15.35 Ai meno 75 chilometri dal traguardo torna a crescere il vantaggio dei fuggitivi, ora siamo a 8’15”. Ben King torna a vestire la maglia rossa virtuale.
15.22 Scende leggermente il vantaggio dei battistrada, ora 6’20”.
15.05 Sul GPM transitano Maté, De Gendt e King. Il vantaggio tocca i 6’40”. Con questo vantaggio, King sarebbe la nuova maglia rossa virtuale.
14.44 I fuggitivi hanno iniziato la salita di Puerto de Pena Negra.
14.30 Gli attaccanti mantengono 5 minuti di vantaggio, il gruppo è tirato dagli uomini del Groupama-FDJ.
14.12 Vantaggio dei fuggitivi sempre inotrno ai 5 minuti. Al passaggio in vetta all’Alto de Grados primo Maté, secondo Mollema, terzo King. Maté rafforza la sua posizione di leader dei GPM.
13.50 I fuggitivi sono già sulla seconda salita di giornata, l’Alto de Gredos.
13.42 Allo scollinamento del primo GPM di Puerto del Pico il vantaggio dei fuggitivi è di circa 5 minuti.
13.23 Il vantaggio dei fuggitivi supera i 4 minuti. Gruppo guidato dagli uomini della maglia rossa.
13.15 Tra i fuggitivi il meglio piazzato in classifica è Ben King, con un ritardo di 6’34”.
13.05 All’inizio della salita di Puerto del Pico il ritardo del gruppo è di 3’50”.
12.40 Il vantaggio dei fuggitivi tocca già i 3 minuti sul gruppo
12.38 Gli undici attaccanti sono Dylan Teuns (BMC), Luis Angel Maté e Kenneth Vanbilsen (Cofidis), Thomas De Gendt (Lotto-Soudal), Ben King (Dimension Data), Reto Hollenstein (Katusha-Alpecin), Bauke Mollema (Trek-Segafredo), Thomas Leezer (Lotto-Jumbo), Lluis Mas (Caja Rural), Jesus Ezquerra (Burgos-BH), Aritz Bagues (Euskadi Murias)
12.25 Undici corridori al comando con venti secondi di vantaggio sul gruppo.
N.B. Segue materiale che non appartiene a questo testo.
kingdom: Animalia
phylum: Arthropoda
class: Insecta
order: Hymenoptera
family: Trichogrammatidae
Tra loro Maté e Thomas De Gendt (Lotto-Soudal)
12.21 Luis Angel Maté (Cofidis), leader dei GPM, subito all’attacco.
12:14 PARTITI! Peter Sagan (Bora-Hansgrohe) ha subito una foratura che ha ritardato lo spostamento del gruppo verso il km 0.

Dopo la prima settimana di gara la Vuelta 2018 si trova ad affrontare il primo vero arrivo in salita.
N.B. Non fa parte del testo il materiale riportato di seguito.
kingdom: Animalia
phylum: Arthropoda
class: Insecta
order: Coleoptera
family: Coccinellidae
Nella tappa odierna, da Talavera de la Reina a La Covatilla, di 200 chilometri, i corridori dovranno affrontare ben quattro gran premi della montagna. L’ultimo, l’alto de Covatilla che porta al traguardo, è un GPM di categoria Especial. Si tratta di una salita di nove chilometri alla pendenza media del 7,5%, ma con tratti al 12%. Ci sarà dunque abbondante terreno per gli uomini di classifica per attaccare. Vedremo inoltre se Rudy Molard riuscirà a conservare la maglia rossa o dovrà cedere il simbolo del primato. Oltre alla salita finale, dopo 37 chilometri di gara i corridori affronteranno la salita di Puerto del Pico (15 chilometri al 5.7%), di prima categoria. Poco spazio per recuperare: subito da affrontare Alto de Gredos (4.6 Km al 4.9%) e, poco dopo, Puerto de Peña Negra (12 Km al 4.8%), rispettivamente di terza e seconda categoria.
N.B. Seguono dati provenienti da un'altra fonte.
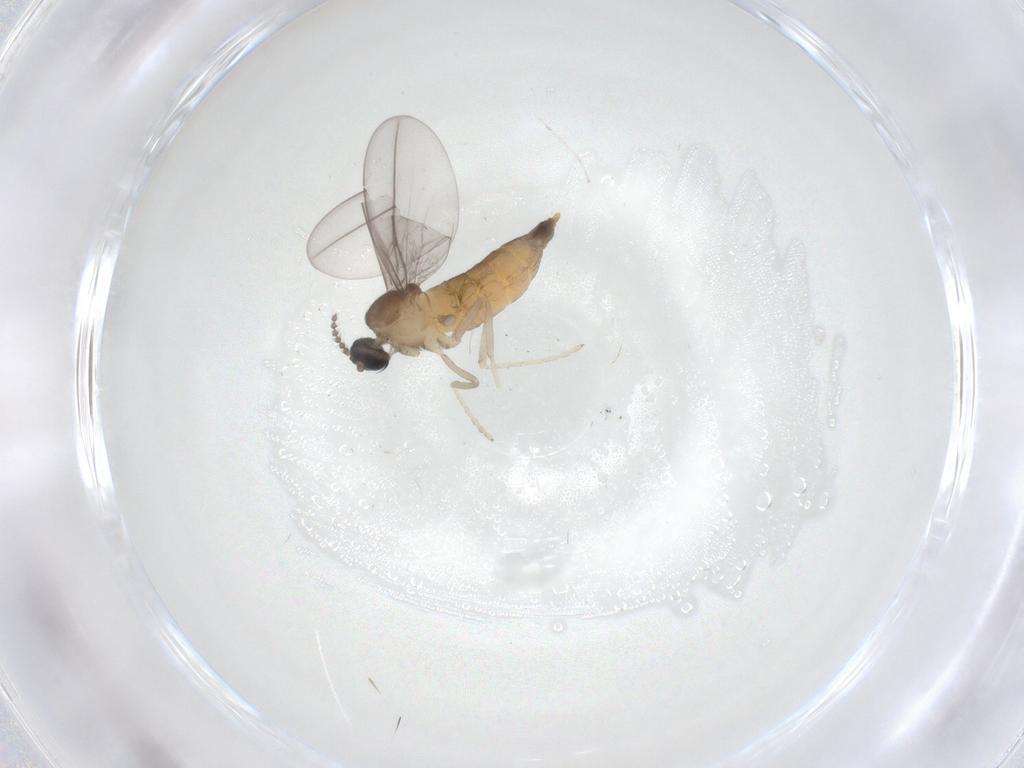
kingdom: Animalia
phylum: Arthropoda
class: Insecta
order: Diptera
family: Cecidomyiidae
Ci attende dunque una tappa spettacolare, che vede gli scalatori più forti tra i favoriti. Tra i big, la tappa sembra essere favorevole a Nairo Quintana (Movistar). Ma attenzione anche a Fabio Aru (UAE Emirates). Attenzione anche alla prestazione di Vincenzo Nibali: lo squalo dello stretto, ormai fuori classifica, potrebbe puntare alla vittoria di tappa, magari con un’azione da lontano.